_EXCERPT TO READ_.

I don't know why life isn't constructed to be seamless and safe, why we make such glaring mistakes, things fall so short of our expectations, and our hearts get broken. I don't know why it isn't more like it is in the movies, why things don't come out neatly and lessons can't be learned when you are in the mood to learn them, why love and grace often come in such motley packaging.
-Anne Lamott, Traveling Mercies: Some Thoughts on Faith
Okay, straight out let me just say that I am so confused and pissed off and angry and sad that I can hardly keep my fingers on the keys of this computer. From day one of my life, I have been a passionate person whose faith and relationship with God mirrors my real life.
When I am confused and sad and angry...I let God know.
I am often around others who talk about their faith and discouragements in such gracious and glowing terms. Sometimes I wish I was like that. More rational, trusting, gracious and laid back.
However, if I am being truthful, from time to time and under dire circumstances my faith has always been laced with what I call my "Okay, I'm pissed!"... talks with God.
I talk to God all the time. I talk to God when I am happy and content. I talk to God in the car and when I take a walk. I talk to God when I hit a snag in a classroom and when I am so confused and so pissed off that I can hardly breathe.
Today is one of those confused, sad and pissed off days, and I am working minute by minute to trust God Almighty with all of what is going on.
I am listening to the gospel song "Be Still and Know That I Am God"...yet I am struggling to be still.
If you are looking to read wisdom laced with grace, I'd stop reading this post right now. This is me when I am close to the end of my rope. Praying alternately with tears and asking God to help, please help.
"Help!" is the only prayer that makes any sense today.
What you may not know about me is that when you mess with my children and you hurt them, you mess with me.
I was like a mother bear when they were little. I knew they would have to experience pain and disappointment in life and I had no trouble letting them learn those skills. They are all adults now, and they are all fully capable of managing life's ups and downs.
Yet when someone or something of undo proportion and power makes ridiculous decisions that truly hurt them, well... then my blood boils.
I somehow feel relieved that Jesus also experienced anger when he was in the temple and the money changers were defiling something sacred. Jesus got pissed. He yelled. He let everyone know that this is not how things should operate.
Case in point, a Health System and insurance company that decides to "change their policy" and in the process eliminates the one procedure that brings relief to my youngest daughter's neck injury.
And they didn't even bother to let her know they were doing it.

Data excerpts
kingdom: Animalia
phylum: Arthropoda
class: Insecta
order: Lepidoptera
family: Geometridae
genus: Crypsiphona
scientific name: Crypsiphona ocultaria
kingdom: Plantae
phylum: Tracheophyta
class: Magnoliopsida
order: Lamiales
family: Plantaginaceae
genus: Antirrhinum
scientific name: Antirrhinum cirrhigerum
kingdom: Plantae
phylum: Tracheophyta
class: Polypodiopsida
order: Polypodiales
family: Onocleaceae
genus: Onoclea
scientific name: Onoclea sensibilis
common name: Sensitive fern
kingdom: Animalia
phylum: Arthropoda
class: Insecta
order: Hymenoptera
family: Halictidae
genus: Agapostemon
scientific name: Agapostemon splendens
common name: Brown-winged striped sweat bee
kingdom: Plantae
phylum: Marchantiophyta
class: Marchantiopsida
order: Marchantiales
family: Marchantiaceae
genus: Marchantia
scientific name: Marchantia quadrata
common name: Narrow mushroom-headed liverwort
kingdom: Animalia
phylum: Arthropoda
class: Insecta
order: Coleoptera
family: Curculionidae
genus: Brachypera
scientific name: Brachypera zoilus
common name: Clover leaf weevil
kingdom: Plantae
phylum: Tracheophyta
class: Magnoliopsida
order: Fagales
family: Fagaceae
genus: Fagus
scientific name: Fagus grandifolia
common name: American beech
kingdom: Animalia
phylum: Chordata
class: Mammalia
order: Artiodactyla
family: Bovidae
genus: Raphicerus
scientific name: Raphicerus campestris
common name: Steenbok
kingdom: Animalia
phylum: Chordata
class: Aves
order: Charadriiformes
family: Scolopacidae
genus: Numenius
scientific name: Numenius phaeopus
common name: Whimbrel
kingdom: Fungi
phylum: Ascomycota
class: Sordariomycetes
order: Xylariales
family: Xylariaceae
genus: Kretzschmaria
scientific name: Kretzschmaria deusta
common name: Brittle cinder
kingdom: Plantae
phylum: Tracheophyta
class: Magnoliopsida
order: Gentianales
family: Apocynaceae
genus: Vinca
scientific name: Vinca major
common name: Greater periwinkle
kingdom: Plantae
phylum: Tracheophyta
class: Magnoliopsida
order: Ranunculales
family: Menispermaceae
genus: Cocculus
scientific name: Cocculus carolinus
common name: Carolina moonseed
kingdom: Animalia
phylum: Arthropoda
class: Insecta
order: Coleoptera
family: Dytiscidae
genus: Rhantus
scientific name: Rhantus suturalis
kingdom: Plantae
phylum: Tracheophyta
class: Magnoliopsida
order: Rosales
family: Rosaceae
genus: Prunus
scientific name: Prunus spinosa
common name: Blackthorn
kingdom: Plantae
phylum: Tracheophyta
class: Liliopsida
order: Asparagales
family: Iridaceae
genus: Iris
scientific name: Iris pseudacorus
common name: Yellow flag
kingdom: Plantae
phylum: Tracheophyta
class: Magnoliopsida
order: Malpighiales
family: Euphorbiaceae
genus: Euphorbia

_SHORT PROBLEM 1_.
In the blog post about faith and anger, the writer names the qualities she sometimes wishes she had. List each one.
_SHORT PROBLEM 2_.
Pick up the blog post about faith and anger after its final sentence and keep writing it.

_RIGHT ANSWER 1_.
- rational
- trusting
- gracious
- laid back

_RIGHT ANSWER 2_.
As she set up an appointment with the doctor who does a "nerve burn", a horrible procedure that eventually gives relief to unimaginable pain, she was told that Group Health has a new policy. The new policy states that you can only have three of these procedures in your life time.
My daughter needs four of these each year to sustain anything close to a normal life.
Now don't imagine that I am not grateful to God that she survived being hit by a car when she was running along side a road. I am grateful beyond belief.
She could have died or been paralyzed. Yet she lives with pain so intense, and headaches so awful, that almost every part of her life is impacted daily by what happened to her in that accident.
This "nerve burn" procedure is all that is left to help her quality of life.
For those who have dealt with health insurance and important life-saving options that are "not covered" by insurance, you know how I am feeling right now.
It is unthinkable. To me, it is unethical to withhold treatment because it costs the insurance company money to do the procedure.
And the appeal process, to get them to change their minds, may take months.
So I feel a little bit like Jesus in that temple.
Underneath that anger is a deep fear and sadness.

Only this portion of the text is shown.